## Задание 1
Перепишите без изменений отрывок из фрагмента о пантомиме труппы Карно: от «По счастью, всему» до «пригласил в Голливуд.» включительно.

## Фрагмент для чтения
=-=-=

По счастью, всему вышесказанному я стал свидетелем воочию - мне повезло: в начале двадцатых годов на одной из московских эстрадных площадок гастролировала та самая английская труппа Карно, где начинал свой путь Чаплин, и играли они пантомиму "Ночь в мюзик-холле", в которой, по преданию, заметил Чаплина агент Мак-Сеннета и пригласил в Голливуд.
Да, судя по литературным источникам, это был тот самый спектакль, в котором блистал тогда еще никому не известный, начинающий британский комик. Схема пантомимы была чрезвычайно проста: на просцениуме по бокам располагались две ложи, в середине на площадке шла мюзик-холльная программа. В правой ложе восседало многолюдное семейство, видимо буржуазных провинциалов,- папа, мама, худосочная дочка и шаловливый сынок,- в левой появлялся одинокий смертельно пьяный джентльмен во фраке. Это была роль Чаплина. Его вмешательство в номера на сцене, реакция семейства правой ложи, нарастающая в стремительном темпе путаница в отношениях актеров и зрителей, когда один каскад трюков наслаивался на другой и все вместе превращалось в фантасмагорическую эксцентриаду, обладавшую в то же время своей алогичной логикой,- являло пример не только безупречно действующего комического механизма, но и острого проникновения в поведение человека.

=-=-=

## Исходные записи
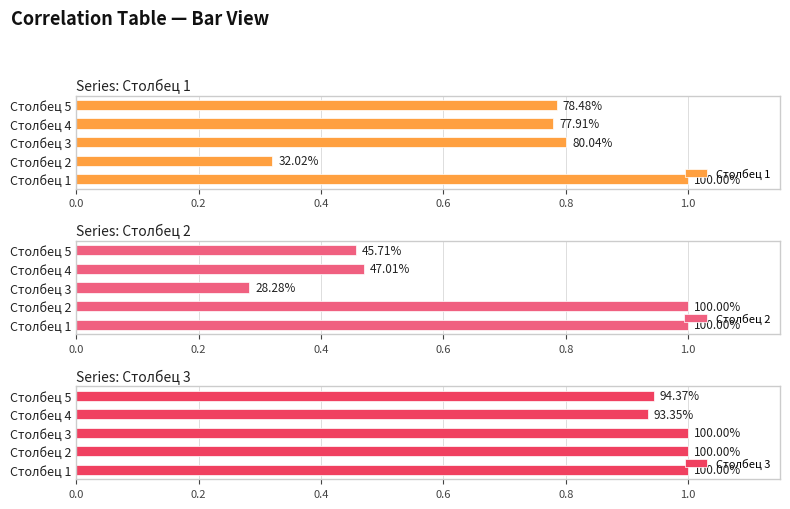

How many distinct data groups are displayed?

3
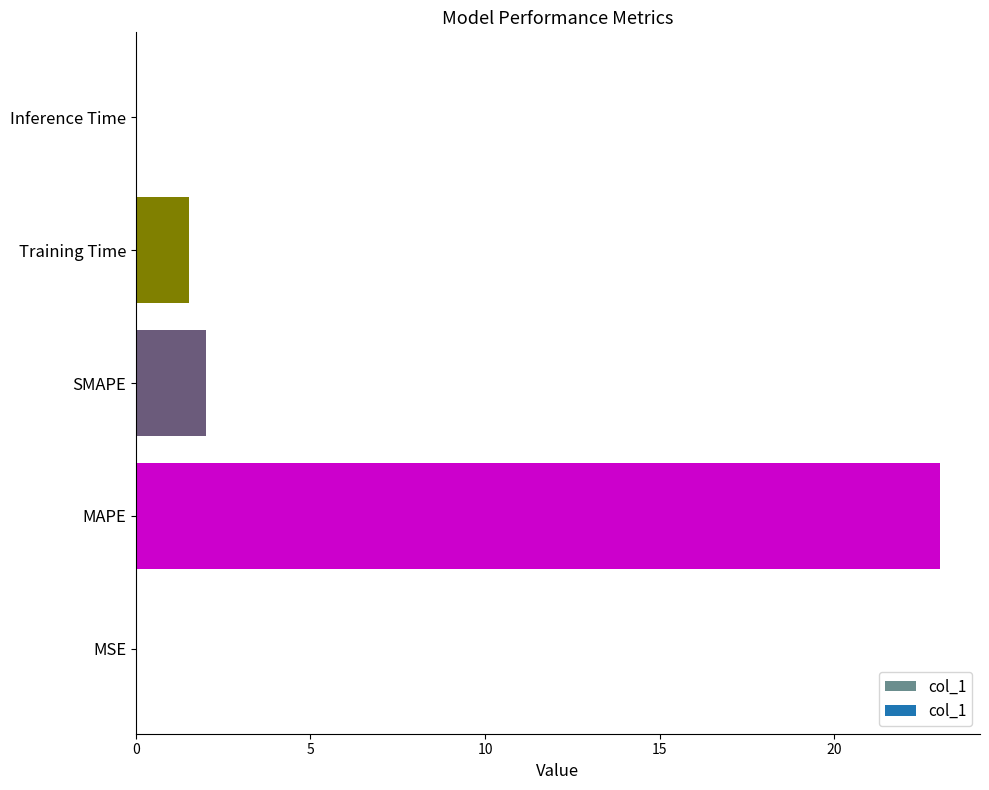

What is the sum of the values at MAPE and Training Time?

24.5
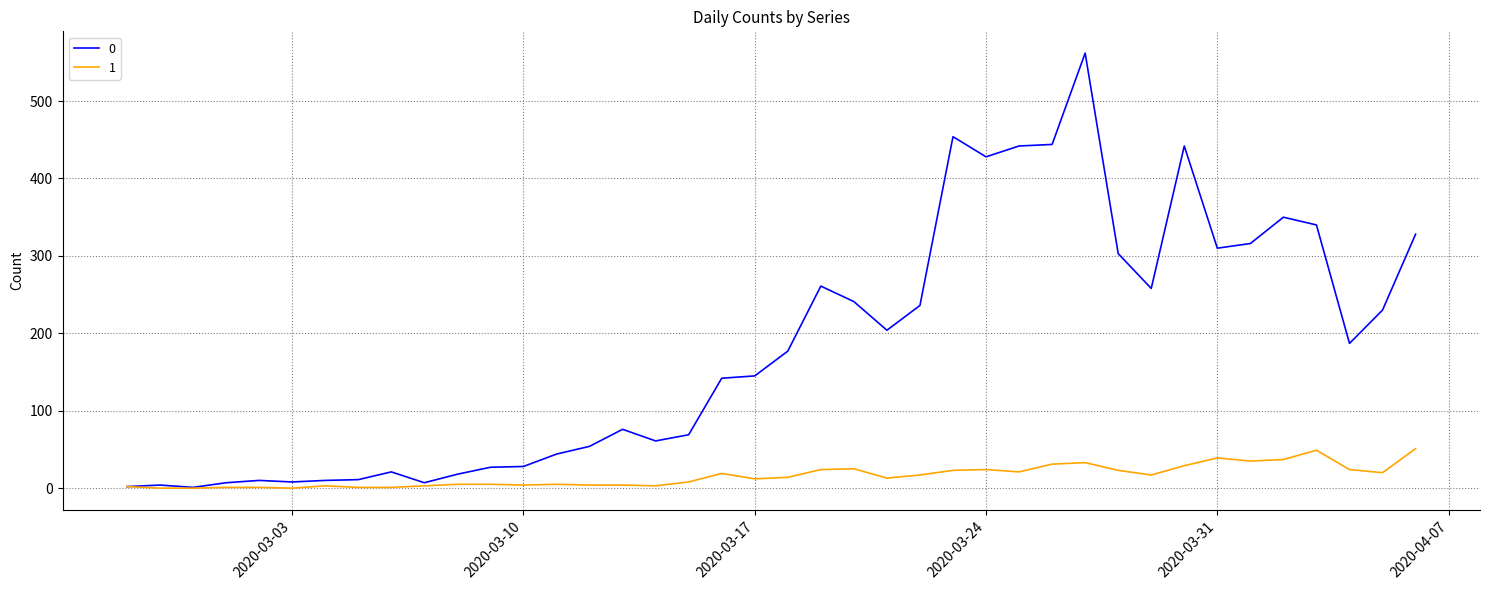

What are all the series names shown in the legend?

0, 1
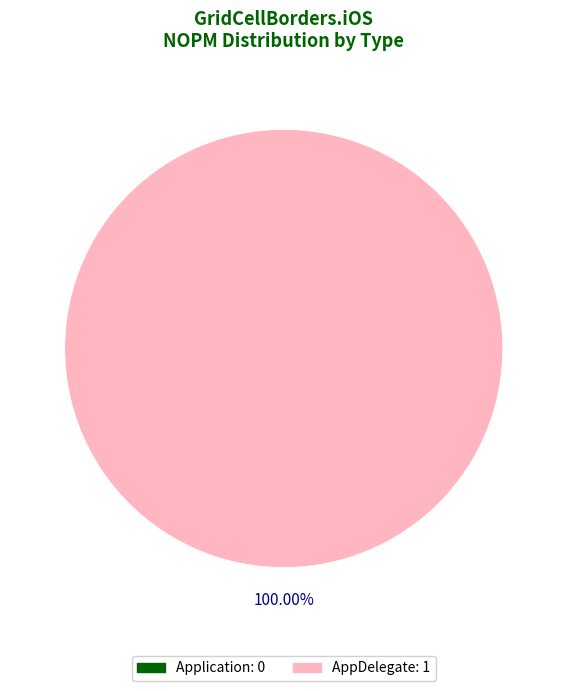

To the nearest percent, what is the combined percentage of Application and AppDelegate?

100%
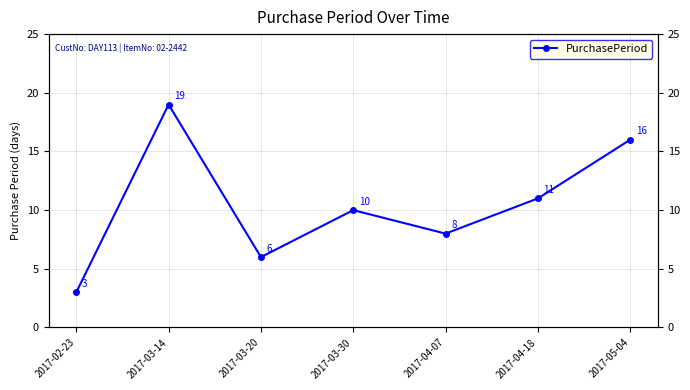

At which label is the value closest to 11?

2017-04-18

=-=-=

## Задание 2
Продублируйте дословно все записи, приведенные выше после фрагмента, но картинки в ответ не включайте.

## Результат выполнения 1
По счастью, всему вышесказанному я стал свидетелем воочию - мне повезло: в начале двадцатых годов на одной из московских эстрадных площадок гастролировала та самая английская труппа Карно, где начинал свой путь Чаплин, и играли они пантомиму "Ночь в мюзик-холле", в которой, по преданию, заметил Чаплина агент Мак-Сеннета и пригласил в Голливуд.

## Результат выполнения 2
How many distinct data groups are displayed?

3

What is the sum of the values at MAPE and Training Time?

24.5

What are all the series names shown in the legend?

0, 1

To the nearest percent, what is the combined percentage of Application and AppDelegate?

100%

At which label is the value closest to 11?

2017-04-18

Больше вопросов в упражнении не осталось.